Rangkuman PPKn BAB 1 Kelas 11 Kurikulum Merdeka

Ringkasan Materi PPKn Kelas 11 Bagian 1 Pancasila Kurikulum Merdeka - Di Kelas XI ini, peserta didik akan belajar topik-topik yang relatif sama, namun dengan kajian yang lebih mendalam, sebagai kelanjutan dari bahasan sebelumnya. Untuk itu, ajak peserta didik untuk mengingat kembali topik-topik bahasan mengenai Pancasila di kelas sebelumnya.

Di Kelas XI ini, peserta didik akan belajar memetakan (mapping) ide-ide pendiri bangsa tersebut. Tujuannya, agar peserta didik dapat mengetahui di mana titik persamaan, perbedaan, dan persinggungan dari ide-ide pendiri bangsa tentang dasar negara.

Selain itu, peserta didik akan diminta untuk meref­leksikan diri tentang praktik penerapan Pancasila, baik dalam kehidupan individual maupun dalam konteks kehidupan bernegara. Kita juga akan menelaah praktik penerapan Pancasila dalam kehidupan bernegara ini. Terakhir, peserta didik akan belajar memetakan dan menganalisis bagaimana tantangan dan peluang penerapan Pancasila dalam konteks global.




Materi BAB 1 PPKn Kelas 11 Kurikulum Merdeka


A. Unit 1 Peta Pemikiran Pendiri Bangsa tentang Pancasila

Ada banyak anggota BPUPK yang turut menyampaikan pidato pada sidang pertama yang membahas tentang dasar negara Indonesia merdeka. Tidak hanya Moh. Yamin, Soepomo, dan Soekarno, melainkan juga ada Hatta, H. Agus Salim, Ki Bagoes Hadikoesoemo, dan lain-lain.

Tak hanya pada sidang pertama BPUPK, perbincangan tentang dasar negara terus dimatangkan baik dalam Panitia Kecil maupun pada saat sidang kedua BPUPK. Hasil dari Panitia Kecil yang dibentuk setelah sidang pertama BPUPK, dicapainya kesepakatan antara, yang oleh Soekarno disebut sebagai, “kelompok Islam” dan “kelompok kebangsaan”, sebagaimana yang tertulis dalam Preambule, atau Mukaddimah.

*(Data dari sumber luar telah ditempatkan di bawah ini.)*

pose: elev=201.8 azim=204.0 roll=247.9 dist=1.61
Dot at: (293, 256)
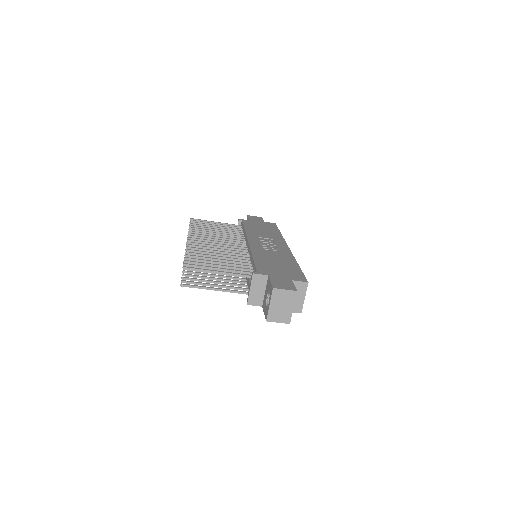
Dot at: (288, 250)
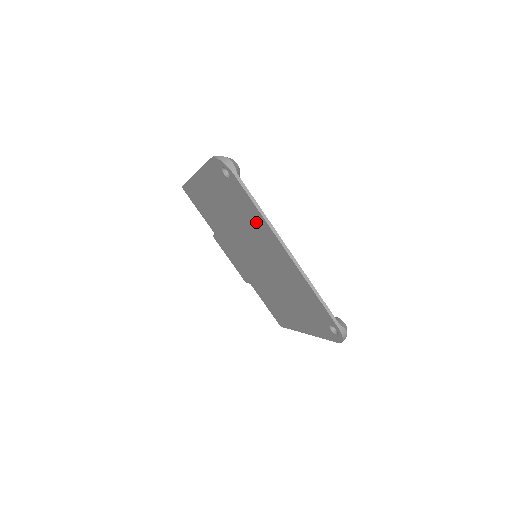
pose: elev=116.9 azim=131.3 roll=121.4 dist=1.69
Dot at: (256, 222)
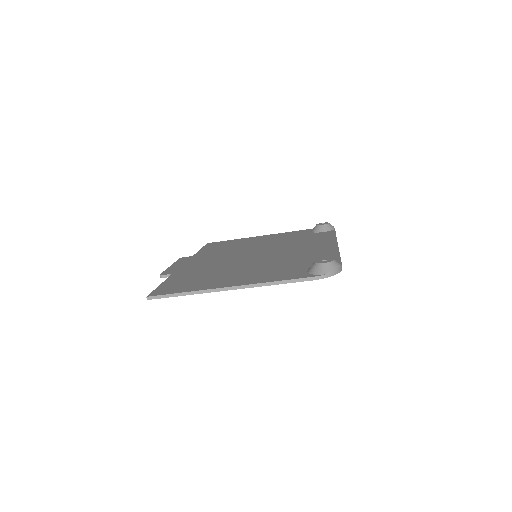
Dot at: occluded
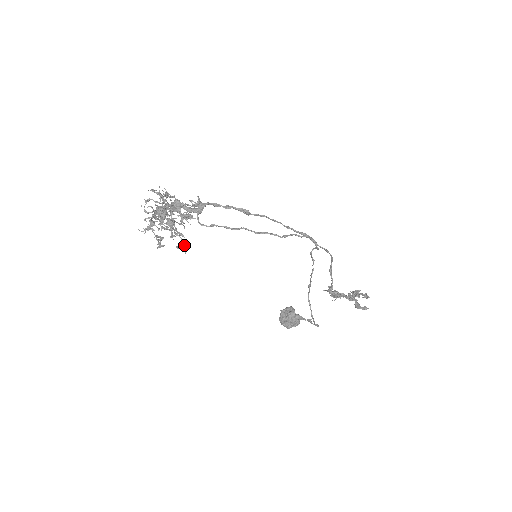
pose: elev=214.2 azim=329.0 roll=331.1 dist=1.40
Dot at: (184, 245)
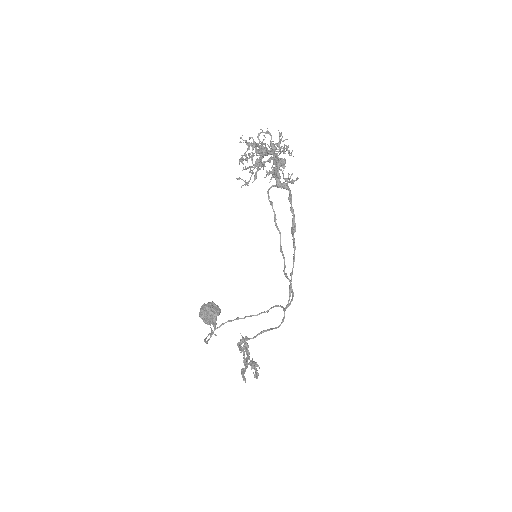
Dot at: (246, 184)
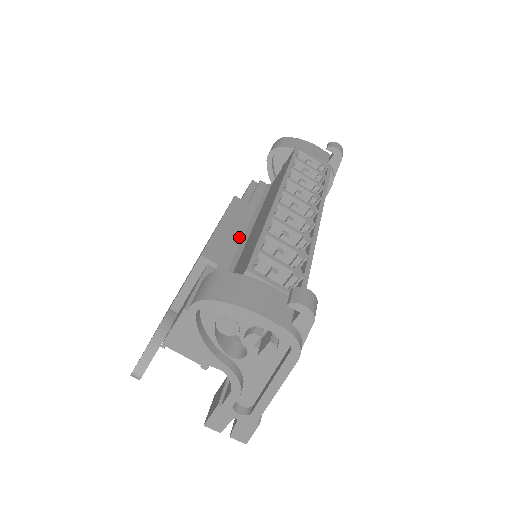
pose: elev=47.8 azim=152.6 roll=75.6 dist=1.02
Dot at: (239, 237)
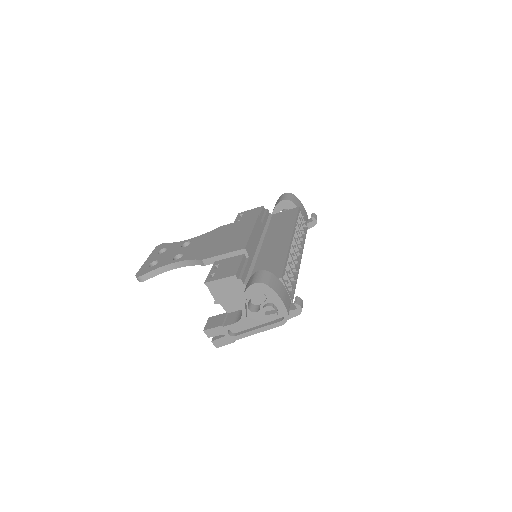
Dot at: (257, 244)
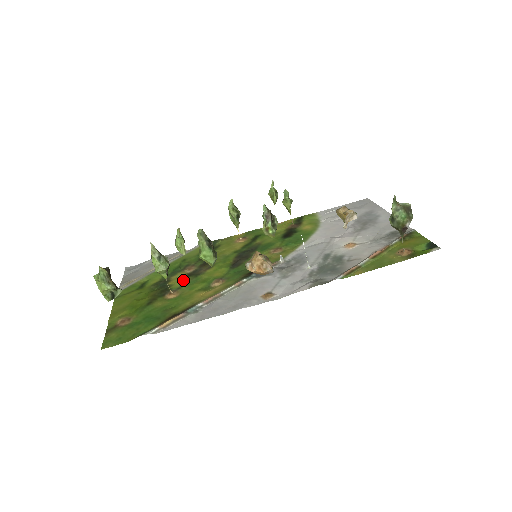
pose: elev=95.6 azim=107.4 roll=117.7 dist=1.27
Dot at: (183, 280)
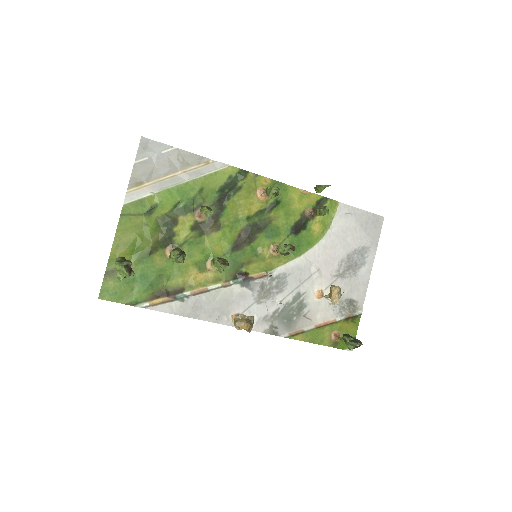
Dot at: (188, 235)
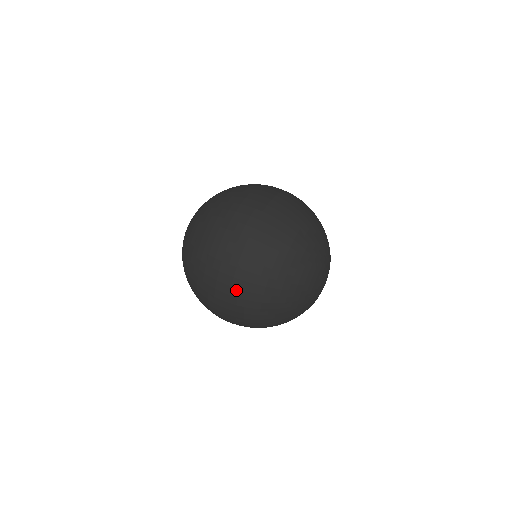
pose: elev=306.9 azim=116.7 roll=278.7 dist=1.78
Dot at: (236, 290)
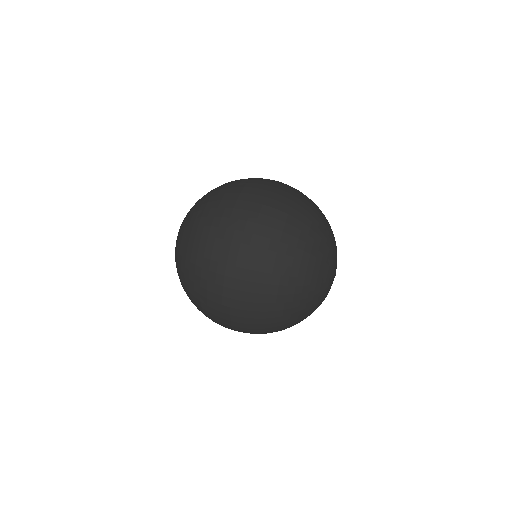
Dot at: (245, 312)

Hasil kesepakatan ini dibacakan oleh Soekarno sebagai ketua Panitia Kecil dihadapan sidang BPUPK yang kedua. Pada sidang kedua ini, anggota BPUPK banyak mendiskusikan soal bentuk negara, ketimbang soal dasar negara.

Perbincangan tentang dasar negara kembali mengemuka pada saat sidang PPKI yang berlangsung sehari setelah kemerdekaan Indonesia, 18 Agustus 1945. Fokus pembicaraan pada saat itu adalah soal “Ketuhanan, dengan kewajiban menjalankan syariat Islam bagi pemeluk-pemeluknya”.

Soekarno mengusulkan lima dasar bagi Indonesia merdeka. Kelima dasar tersebut, yakni 1) Kebangsaan Indonesia, 2) Internasionalisme atau perikemanusiaan, 3) Mufakat atau demokrasi, 4) Kesejahteraan sosial, dan 5) Ketuhanan.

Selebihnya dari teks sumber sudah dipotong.